___ Document text
Back to part two of this week’s analysis – real pricing. We’ve moved on a calendar quarter since my July piece of work and – perhaps unsurprisingly – that trend has continued, as predicted. In Q3, according to Nationwide’s rarely quoted UK house prices adjusted for inflation – the real price of a UK house was £260,181. This is down another 1.1% on the quarter.
This is also the furthest from the trend line since Q1 1997, which was the start of a roaring boom. Am I predicting a roaring boom? No. We are 23.29% lower than we should be using the past 40 years of data as setting the trend. This could be folly for a number of reasons – one being that interest rates have been falling for almost all of that time, whereas they are rising today (or at their peak, as some are saying). Another is that old classic – the market can stay irrational longer than you can stay solvent – and I’m not saying we’ve hit the real bottom yet – not at all. The market has stalled a fair bit, and inflation is another 12 months away from being under target, let’s face it. Even if the market went up 2% next year, if inflation is 4, then the real house price still goes down.
The real house price is nearly guaranteed to go down yet further for the next three quarters at least, if not more. Does all this mean “don’t buy”? Don’t be crazy. As I’ve said many times before, there are deals in every market, and whilst you’ve got so many potential leads out there, the challenge becomes sorting the wheat from the chaff. The point is that at the moment, the market in terms of long-term pricing, adjusted for inflation, is favourable for buyers and should remain so for a period, probably 12 months long or so (possibly 18 months). Buying well takes time, and an ability to fire 50 bullets to make 2 kills. When it is time to take the risk – take it. Inaction (the easy option, right now) could be one of the great regrets – considering there hasn’t been this much deep value on this measure for 26 years, it could soon be gone in the blink of an eye. Inflation opportunity!
______
Task A:
Answer these questions using the article on real house prices:
(i) What was the real price of a UK house in Q3, according to Nationwide's inflation-adjusted figures?
(ii) By what percentage are prices below the level the past 40 years of data would set?
(iii) For how many years has there not been this much deep value on this measure?
Task B: Write out everything in the article on real house prices from "The real house price is" down to "eye. Inflation opportunity!", word for word.
___ Supplied material
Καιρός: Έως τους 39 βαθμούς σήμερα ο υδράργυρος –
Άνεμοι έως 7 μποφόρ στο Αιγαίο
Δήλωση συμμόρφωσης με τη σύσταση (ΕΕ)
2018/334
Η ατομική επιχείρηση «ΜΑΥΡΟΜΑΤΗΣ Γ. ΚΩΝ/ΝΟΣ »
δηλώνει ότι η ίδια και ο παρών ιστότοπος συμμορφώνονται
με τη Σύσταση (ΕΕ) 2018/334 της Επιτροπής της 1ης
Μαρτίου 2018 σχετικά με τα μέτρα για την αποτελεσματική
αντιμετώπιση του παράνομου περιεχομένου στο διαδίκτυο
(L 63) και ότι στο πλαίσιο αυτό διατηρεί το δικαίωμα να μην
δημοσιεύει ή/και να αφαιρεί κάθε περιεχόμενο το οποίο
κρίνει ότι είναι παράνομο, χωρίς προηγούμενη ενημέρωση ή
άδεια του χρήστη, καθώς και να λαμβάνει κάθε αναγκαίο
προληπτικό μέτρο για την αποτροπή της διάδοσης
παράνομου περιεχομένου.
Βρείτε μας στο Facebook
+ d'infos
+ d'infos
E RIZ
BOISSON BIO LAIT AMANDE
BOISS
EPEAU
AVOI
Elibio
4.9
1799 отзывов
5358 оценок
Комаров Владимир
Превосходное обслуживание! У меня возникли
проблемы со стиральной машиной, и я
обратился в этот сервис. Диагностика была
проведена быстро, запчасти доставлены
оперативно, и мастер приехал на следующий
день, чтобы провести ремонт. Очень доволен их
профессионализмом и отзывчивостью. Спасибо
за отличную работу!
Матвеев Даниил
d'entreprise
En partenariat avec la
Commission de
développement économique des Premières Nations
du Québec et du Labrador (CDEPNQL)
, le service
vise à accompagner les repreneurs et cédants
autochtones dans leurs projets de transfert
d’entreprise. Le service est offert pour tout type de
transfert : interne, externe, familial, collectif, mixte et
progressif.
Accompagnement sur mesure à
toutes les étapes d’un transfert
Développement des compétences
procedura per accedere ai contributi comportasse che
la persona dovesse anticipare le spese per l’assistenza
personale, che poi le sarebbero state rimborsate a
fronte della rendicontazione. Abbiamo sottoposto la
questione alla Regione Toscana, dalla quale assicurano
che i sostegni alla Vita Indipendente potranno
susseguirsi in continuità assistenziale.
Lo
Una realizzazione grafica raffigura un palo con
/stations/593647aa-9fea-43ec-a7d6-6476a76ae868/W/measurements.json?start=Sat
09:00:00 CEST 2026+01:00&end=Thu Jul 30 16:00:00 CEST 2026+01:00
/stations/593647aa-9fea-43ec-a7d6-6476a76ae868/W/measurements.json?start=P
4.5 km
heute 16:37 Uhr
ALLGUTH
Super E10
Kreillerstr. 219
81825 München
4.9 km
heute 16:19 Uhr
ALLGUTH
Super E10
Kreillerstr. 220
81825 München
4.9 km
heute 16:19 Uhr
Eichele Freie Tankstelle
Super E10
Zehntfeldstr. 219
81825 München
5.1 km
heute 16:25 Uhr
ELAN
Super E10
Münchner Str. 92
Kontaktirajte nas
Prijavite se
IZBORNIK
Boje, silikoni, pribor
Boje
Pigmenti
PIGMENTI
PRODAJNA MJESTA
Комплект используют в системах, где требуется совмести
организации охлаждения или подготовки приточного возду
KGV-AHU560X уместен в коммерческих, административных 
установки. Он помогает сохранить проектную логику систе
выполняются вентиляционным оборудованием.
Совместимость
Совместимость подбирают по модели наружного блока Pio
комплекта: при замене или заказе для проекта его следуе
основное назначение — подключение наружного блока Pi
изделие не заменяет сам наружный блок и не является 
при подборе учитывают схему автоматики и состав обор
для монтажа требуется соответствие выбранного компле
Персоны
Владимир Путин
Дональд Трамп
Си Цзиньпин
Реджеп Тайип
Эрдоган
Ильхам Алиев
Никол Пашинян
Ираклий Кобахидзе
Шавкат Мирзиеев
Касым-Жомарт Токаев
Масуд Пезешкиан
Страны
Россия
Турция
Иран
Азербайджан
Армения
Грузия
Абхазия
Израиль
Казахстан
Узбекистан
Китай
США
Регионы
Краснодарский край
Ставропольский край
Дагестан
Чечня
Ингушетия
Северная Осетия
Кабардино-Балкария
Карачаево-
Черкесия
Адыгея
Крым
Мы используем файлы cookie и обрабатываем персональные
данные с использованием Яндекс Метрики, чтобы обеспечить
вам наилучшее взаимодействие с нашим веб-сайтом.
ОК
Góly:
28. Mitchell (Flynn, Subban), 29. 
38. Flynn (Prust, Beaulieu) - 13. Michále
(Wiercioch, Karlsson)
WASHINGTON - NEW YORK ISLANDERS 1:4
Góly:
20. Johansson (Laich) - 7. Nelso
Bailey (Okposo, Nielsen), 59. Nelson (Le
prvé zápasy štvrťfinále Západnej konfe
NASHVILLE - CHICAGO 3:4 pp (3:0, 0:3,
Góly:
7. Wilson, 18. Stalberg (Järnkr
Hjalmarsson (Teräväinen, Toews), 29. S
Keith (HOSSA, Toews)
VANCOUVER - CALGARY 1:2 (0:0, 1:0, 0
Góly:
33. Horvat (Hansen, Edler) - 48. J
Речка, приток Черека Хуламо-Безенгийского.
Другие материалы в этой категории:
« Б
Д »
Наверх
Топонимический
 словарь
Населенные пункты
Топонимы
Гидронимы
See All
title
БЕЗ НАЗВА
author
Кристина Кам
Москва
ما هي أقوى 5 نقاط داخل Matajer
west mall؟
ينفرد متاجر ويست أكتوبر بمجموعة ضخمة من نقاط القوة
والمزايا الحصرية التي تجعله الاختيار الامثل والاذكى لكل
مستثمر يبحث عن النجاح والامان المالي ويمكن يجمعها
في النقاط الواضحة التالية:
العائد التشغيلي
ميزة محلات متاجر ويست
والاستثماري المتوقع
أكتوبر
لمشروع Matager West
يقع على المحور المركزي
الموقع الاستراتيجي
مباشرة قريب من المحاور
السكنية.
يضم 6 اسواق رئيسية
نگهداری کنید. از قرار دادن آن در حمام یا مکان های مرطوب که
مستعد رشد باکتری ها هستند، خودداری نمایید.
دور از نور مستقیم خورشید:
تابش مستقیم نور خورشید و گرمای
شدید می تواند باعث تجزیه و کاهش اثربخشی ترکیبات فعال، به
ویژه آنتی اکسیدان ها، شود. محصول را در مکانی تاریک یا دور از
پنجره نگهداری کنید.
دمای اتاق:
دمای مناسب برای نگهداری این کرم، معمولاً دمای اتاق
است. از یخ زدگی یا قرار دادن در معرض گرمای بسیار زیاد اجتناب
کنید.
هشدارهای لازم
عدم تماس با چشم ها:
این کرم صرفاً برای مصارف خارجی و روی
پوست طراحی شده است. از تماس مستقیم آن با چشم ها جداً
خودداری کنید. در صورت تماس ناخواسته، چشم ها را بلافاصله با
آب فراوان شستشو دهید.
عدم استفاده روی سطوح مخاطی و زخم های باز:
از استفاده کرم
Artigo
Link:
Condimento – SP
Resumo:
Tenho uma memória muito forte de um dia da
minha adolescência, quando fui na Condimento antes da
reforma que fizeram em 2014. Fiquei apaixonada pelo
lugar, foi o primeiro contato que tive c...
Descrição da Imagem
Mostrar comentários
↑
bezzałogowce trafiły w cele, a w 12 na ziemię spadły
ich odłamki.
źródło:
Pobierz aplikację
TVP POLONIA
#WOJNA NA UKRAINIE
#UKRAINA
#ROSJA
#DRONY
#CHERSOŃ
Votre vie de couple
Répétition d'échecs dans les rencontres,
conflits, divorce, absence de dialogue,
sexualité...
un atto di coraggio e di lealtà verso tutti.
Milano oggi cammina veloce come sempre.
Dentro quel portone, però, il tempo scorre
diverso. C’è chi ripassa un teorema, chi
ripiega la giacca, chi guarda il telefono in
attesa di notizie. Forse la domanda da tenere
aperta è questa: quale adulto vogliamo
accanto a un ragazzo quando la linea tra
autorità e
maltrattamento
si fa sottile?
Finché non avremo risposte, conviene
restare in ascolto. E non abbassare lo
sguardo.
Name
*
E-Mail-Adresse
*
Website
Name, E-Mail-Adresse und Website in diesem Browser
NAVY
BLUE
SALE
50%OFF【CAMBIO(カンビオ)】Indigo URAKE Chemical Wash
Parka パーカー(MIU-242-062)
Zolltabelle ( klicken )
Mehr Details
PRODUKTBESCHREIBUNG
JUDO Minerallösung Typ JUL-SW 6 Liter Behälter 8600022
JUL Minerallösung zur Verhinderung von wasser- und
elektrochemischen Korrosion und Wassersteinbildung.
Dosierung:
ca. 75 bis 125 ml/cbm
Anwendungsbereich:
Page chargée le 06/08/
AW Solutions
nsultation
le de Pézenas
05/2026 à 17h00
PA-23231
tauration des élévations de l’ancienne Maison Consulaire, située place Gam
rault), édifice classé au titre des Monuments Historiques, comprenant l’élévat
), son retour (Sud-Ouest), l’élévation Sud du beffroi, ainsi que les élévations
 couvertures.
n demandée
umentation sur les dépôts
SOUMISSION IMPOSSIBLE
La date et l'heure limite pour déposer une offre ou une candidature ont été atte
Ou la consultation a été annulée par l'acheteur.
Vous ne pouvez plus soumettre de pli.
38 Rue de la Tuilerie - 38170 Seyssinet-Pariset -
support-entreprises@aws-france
______
Task output A:
(i) £260,181
(ii) 23.29%
(iii) 26 years

Task output B:
The real house price is nearly guaranteed to go down yet further for the next three quarters at least, if not more. Does all this mean “don’t buy”? Don’t be crazy. As I’ve said many times before, there are deals in every market, and whilst you’ve got so many potential leads out there, the challenge becomes sorting the wheat from the chaff. The point is that at the moment, the market in terms of long-term pricing, adjusted for inflation, is favourable for buyers and should remain so for a period, probably 12 months long or so (possibly 18 months). Buying well takes time, and an ability to fire 50 bullets to make 2 kills. When it is time to take the risk – take it. Inaction (the easy option, right now) could be one of the great regrets – considering there hasn’t been this much deep value on this measure for 26 years, it could soon be gone in the blink of an eye. Inflation opportunity!